|FIRST VISIT TO MY FATHER'S GRAVE 2013. My father's death rocked my world. Our relationship was a difficult but profound one. I was called "The Apple of His Eye," and therein lies the difficulty. A man who participated in 3 major wars--World War II, Korean Conflict, and Vietnam War--my father had seen and been involved with horrors that could not be discussed but haunted him nonetheless. As a child, I was his sidekick, the one most like him. In my young adult years, I spent many hours at the kitchen table with him where he plotted out which roses and camellias to buy for his extensive garden, and later, when his interest turned to refurbishing and collecting guns. We did not see eye-to-eye on many things, which caused great conflict in our relationship. His death left me with many unresolved issues. The night before he died, however, I slept beside him in a recliner next to his hospital bed, cradling my still smaller hand in his larger comforting one. The next evening after he took in his last breath and the rest of my family departed, my mother and I left his side only when the minister told us it was time to go. That was my final contact with my father.
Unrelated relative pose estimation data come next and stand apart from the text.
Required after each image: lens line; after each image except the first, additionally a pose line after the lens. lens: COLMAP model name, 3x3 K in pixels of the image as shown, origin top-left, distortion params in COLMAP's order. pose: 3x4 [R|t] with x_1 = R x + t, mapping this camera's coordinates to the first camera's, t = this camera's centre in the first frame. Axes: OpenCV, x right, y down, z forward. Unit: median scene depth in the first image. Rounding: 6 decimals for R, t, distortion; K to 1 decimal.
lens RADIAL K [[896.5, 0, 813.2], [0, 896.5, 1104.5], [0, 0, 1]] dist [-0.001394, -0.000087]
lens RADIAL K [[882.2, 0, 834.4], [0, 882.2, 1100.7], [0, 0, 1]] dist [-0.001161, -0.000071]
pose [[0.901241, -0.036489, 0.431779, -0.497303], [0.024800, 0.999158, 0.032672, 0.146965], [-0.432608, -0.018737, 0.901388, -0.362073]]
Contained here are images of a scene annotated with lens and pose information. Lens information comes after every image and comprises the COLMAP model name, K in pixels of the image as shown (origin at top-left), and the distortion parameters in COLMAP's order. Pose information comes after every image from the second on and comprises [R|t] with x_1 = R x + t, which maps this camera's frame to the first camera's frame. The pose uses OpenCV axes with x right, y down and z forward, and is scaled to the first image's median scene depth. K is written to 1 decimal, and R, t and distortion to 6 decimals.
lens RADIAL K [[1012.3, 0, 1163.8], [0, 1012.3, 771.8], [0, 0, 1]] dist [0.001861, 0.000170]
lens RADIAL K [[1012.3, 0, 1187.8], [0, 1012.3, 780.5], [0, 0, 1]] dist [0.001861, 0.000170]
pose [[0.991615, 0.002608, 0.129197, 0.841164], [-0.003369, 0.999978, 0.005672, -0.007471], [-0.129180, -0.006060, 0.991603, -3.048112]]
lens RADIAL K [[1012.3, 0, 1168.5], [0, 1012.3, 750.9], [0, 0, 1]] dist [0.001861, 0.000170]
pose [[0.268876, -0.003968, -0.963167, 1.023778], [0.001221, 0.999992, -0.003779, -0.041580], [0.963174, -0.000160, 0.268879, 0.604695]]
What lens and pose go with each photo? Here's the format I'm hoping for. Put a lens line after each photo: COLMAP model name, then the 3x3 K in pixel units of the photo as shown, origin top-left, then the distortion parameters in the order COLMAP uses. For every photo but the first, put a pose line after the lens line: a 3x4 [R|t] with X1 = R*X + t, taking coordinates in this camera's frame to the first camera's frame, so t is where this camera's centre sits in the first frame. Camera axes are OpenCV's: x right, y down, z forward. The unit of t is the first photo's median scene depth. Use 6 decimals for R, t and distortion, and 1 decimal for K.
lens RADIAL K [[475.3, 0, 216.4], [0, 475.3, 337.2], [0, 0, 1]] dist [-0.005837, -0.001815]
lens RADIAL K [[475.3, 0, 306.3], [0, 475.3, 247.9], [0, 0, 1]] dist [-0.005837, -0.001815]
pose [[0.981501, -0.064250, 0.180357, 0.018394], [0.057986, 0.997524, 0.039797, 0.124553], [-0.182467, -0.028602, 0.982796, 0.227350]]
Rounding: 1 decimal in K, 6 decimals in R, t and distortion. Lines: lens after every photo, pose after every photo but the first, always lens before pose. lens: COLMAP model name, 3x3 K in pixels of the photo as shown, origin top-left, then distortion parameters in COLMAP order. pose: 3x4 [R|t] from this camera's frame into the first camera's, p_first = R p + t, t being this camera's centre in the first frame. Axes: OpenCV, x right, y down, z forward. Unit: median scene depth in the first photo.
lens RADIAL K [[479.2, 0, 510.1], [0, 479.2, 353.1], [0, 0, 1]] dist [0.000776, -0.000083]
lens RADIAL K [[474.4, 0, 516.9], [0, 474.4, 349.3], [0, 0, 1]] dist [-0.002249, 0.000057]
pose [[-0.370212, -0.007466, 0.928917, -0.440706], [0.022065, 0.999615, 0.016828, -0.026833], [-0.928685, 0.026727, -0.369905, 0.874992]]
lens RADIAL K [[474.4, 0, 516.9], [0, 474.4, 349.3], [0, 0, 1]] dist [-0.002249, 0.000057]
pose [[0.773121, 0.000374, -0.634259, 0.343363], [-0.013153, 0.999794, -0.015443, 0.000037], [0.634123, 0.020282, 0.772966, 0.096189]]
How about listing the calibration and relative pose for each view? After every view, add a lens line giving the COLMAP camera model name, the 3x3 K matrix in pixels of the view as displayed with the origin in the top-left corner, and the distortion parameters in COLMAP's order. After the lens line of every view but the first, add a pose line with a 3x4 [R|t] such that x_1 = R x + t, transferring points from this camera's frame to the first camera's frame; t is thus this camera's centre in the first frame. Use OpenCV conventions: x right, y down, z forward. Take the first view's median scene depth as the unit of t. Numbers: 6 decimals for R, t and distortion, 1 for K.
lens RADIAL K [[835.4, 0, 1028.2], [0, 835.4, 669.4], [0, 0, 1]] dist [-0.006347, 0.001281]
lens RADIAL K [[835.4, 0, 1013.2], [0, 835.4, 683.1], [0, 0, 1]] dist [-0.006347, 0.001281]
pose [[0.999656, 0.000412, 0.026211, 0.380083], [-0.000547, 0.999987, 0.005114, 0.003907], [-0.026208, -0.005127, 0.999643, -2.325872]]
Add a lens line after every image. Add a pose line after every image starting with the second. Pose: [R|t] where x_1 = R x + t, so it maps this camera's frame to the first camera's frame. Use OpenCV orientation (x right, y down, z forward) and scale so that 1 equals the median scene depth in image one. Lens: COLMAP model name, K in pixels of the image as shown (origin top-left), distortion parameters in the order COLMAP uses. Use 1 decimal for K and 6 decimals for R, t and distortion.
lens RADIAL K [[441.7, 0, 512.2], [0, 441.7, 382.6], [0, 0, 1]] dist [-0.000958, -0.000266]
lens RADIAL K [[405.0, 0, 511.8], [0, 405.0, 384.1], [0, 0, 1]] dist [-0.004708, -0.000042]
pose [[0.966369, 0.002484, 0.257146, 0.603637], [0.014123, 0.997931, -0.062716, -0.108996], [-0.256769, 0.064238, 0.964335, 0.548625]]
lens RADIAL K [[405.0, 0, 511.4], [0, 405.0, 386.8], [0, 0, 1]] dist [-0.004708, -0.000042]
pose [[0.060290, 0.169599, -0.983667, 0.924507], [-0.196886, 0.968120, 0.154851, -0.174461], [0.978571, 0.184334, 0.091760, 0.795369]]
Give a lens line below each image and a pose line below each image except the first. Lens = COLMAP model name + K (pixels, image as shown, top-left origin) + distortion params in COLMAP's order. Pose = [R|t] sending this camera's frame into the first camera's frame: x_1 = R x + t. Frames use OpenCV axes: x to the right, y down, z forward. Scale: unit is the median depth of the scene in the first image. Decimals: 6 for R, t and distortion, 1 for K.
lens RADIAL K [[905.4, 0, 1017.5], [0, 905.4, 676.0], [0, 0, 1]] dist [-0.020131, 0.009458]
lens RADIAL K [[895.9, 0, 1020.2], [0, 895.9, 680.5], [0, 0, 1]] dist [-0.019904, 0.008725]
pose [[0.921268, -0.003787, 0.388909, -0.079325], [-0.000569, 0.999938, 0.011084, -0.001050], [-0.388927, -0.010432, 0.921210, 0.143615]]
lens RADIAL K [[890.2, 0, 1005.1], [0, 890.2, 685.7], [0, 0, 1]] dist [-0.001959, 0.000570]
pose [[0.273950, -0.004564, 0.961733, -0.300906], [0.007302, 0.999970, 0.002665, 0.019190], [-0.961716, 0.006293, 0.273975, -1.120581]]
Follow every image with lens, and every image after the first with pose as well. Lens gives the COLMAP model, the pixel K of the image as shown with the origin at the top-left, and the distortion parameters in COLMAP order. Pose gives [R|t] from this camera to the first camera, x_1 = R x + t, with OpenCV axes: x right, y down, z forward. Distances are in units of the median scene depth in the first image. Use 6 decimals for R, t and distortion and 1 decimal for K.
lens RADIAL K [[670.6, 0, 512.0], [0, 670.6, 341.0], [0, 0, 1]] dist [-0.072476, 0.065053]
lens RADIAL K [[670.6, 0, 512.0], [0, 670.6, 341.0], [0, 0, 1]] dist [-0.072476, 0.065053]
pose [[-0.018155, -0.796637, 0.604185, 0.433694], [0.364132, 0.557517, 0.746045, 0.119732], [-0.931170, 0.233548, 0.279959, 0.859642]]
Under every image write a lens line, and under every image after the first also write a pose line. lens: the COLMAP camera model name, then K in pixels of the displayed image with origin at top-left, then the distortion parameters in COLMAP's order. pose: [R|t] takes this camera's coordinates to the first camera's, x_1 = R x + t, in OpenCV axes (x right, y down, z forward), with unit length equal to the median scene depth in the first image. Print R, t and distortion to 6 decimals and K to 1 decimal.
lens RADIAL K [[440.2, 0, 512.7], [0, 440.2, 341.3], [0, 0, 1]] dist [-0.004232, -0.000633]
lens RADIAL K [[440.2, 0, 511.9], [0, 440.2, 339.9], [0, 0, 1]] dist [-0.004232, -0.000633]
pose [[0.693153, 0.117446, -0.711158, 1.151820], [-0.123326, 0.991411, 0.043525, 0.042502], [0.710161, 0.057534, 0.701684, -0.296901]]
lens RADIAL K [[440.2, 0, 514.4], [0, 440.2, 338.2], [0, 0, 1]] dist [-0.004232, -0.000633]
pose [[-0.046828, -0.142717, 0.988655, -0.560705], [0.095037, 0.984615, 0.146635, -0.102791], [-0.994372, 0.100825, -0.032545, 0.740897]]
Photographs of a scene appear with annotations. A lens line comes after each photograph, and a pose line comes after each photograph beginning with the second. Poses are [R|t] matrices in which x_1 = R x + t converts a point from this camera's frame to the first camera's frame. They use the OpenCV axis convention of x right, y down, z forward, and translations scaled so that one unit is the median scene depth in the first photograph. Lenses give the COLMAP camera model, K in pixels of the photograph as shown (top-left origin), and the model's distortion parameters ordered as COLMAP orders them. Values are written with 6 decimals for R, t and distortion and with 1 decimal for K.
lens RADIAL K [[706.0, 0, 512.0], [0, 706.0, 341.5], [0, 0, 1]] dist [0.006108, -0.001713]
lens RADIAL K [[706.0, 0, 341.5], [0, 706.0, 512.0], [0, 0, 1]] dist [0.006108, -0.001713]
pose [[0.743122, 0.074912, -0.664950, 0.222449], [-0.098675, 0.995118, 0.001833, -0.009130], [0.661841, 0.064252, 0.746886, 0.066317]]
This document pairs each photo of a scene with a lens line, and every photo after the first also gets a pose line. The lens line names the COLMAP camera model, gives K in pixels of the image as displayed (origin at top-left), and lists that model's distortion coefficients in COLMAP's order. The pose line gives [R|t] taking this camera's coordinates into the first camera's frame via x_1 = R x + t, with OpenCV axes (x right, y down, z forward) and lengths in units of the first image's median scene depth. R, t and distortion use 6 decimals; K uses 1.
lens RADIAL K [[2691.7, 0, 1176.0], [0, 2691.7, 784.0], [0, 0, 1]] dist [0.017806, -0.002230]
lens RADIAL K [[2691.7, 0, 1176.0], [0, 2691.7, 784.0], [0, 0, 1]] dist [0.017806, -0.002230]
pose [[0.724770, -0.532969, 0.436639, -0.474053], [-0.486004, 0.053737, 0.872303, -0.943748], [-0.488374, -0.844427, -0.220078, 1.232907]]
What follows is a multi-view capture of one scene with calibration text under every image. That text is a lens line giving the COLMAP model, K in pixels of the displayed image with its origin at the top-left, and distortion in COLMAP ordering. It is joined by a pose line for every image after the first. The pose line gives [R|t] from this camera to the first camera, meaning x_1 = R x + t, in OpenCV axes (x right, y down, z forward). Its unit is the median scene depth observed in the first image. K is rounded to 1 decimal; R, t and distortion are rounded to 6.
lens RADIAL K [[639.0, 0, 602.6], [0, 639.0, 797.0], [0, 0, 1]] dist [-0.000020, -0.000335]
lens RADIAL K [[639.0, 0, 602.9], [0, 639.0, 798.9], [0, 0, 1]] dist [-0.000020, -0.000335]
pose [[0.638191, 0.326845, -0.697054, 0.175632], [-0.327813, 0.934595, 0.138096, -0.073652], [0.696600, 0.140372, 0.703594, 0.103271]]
A little more than 24 hours prior to that, he had looked me in the eyes and used hand signals to tell me that he loved me, a ventilator preventing him from speaking. In the arena of such loss, it was inevitable that family conflict ensued which along with my own grieving prevented me from attending my father's funeral and from visiting his grave for 10 years. This photo was taken in October 2013 (see this blog for context of the visit) (photo by Tony Martin)|
|THE HERO. During my growing up days, my father would often be invited to be part of a parade or to go to a presidential inauguration party. Here he is in May 1963 participating in an Armed Forces Day Parade. (photo by U.S. Army)|
|DAD fixing my car.|
Funny in this long decade since his death, I am experiencing a limited number of stories to tell and photographs to use to discuss my FATHER's spirit. Just now, when I was linking to previous blogs about my FATHER, I see I have used some of the the same photos before.
It may seem obvious to say this, but once a person is deceased, there are no new meaningful photos of them. While there may be no more "new" photos that can help me express my FATHER, I do think there may be many more stories to collect and tell. Yet, I don't think I am the one to honor my FATHER in this way. Besides, when he was given the opportunity to have a book or movie made about his life when he was alive, he declined.
Dad had always wanted me to achieve and excel. And, I had in my own way before his death, but I had never married nor had any children which gave my successes tarnished edges to my FATHER. At the time of his death, he was happy to know that Tony and I were engaged. He and my mother had been married almost 50 years when he died.
As Tony and I get ready to celebrate our ninth wedding anniversary this December, I am glad to have the love of a good husband. I have been given the greatest opportunity to have a marvelous life with a gentle, smart, and funny human being.
Perhaps, it is because of this loving relationship that I have with Tony, that I want to claim my FATHER--now more than ever before--as just a man. I want to put the COLONEL and the WAR HERO to rest and in the ongoing years get to know the spirit of Edward R. Schowalter or Ned as he was nicknamed, but I rarely heard him called. Ned.